Goal: Turn the lines of the records below into one numbered list, skipping blank lines and leaving out the pictures.
>> START Source records
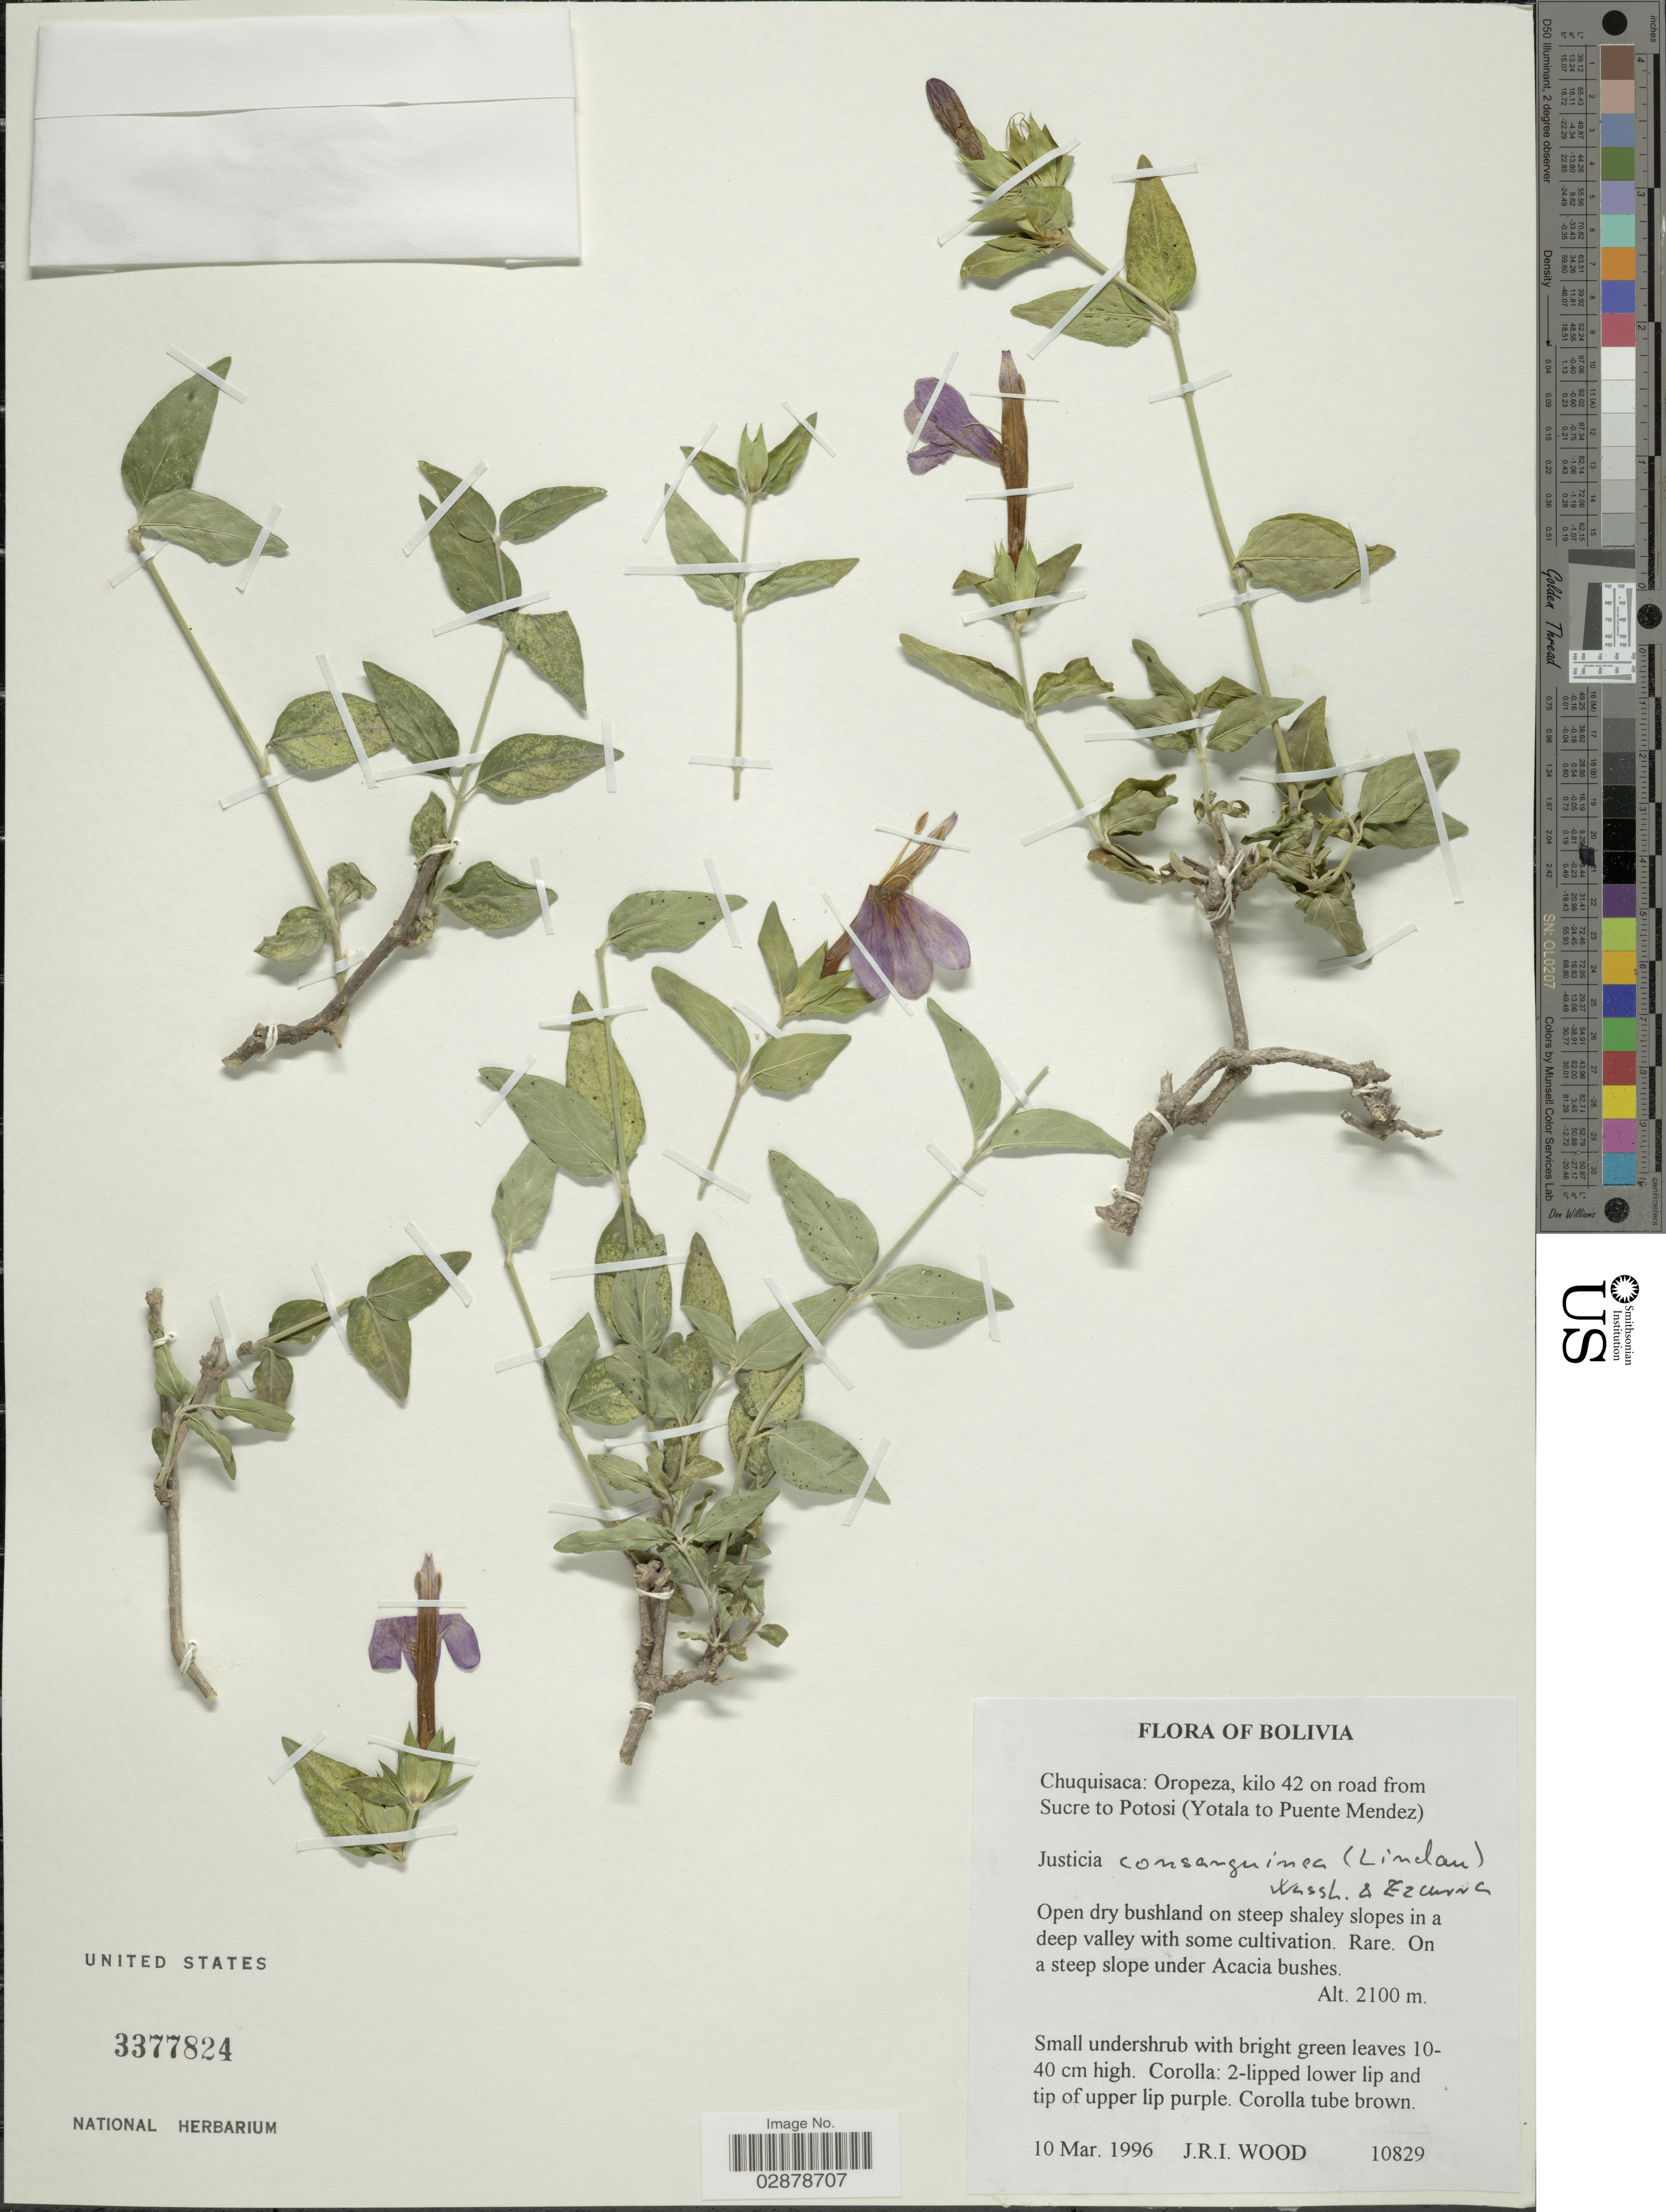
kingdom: Plantae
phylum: Tracheophyta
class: Magnoliopsida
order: Lamiales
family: Acanthaceae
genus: Justicia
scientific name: Justicia consanguinea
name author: (Lindau) Wassh. & C. Ezcurra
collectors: J. R. I. Wood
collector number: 10829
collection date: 1996-03-10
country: Bolivia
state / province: Chuquisaca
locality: Oropeza, kilo 42 on road from Sucre to Potosi (Yotala to Puento Mendez).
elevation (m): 2100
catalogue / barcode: US 3377824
>> END Source records
Task output:
1. kingdom: Plantae
2. phylum: Tracheophyta
3. class: Magnoliopsida
4. order: Lamiales
5. family: Acanthaceae
6. genus: Justicia
7. scientific name: Justicia consanguinea
8. name author: (Lindau) Wassh. & C. Ezcurra
9. collectors: J. R. I. Wood
10. collector number: 10829
11. collection date: 1996-03-10
12. country: Bolivia
13. state / province: Chuquisaca
14. locality: Oropeza, kilo 42 on road from Sucre to Potosi (Yotala to Puento Mendez).
15. elevation (m): 2100
16. catalogue / barcode: US 3377824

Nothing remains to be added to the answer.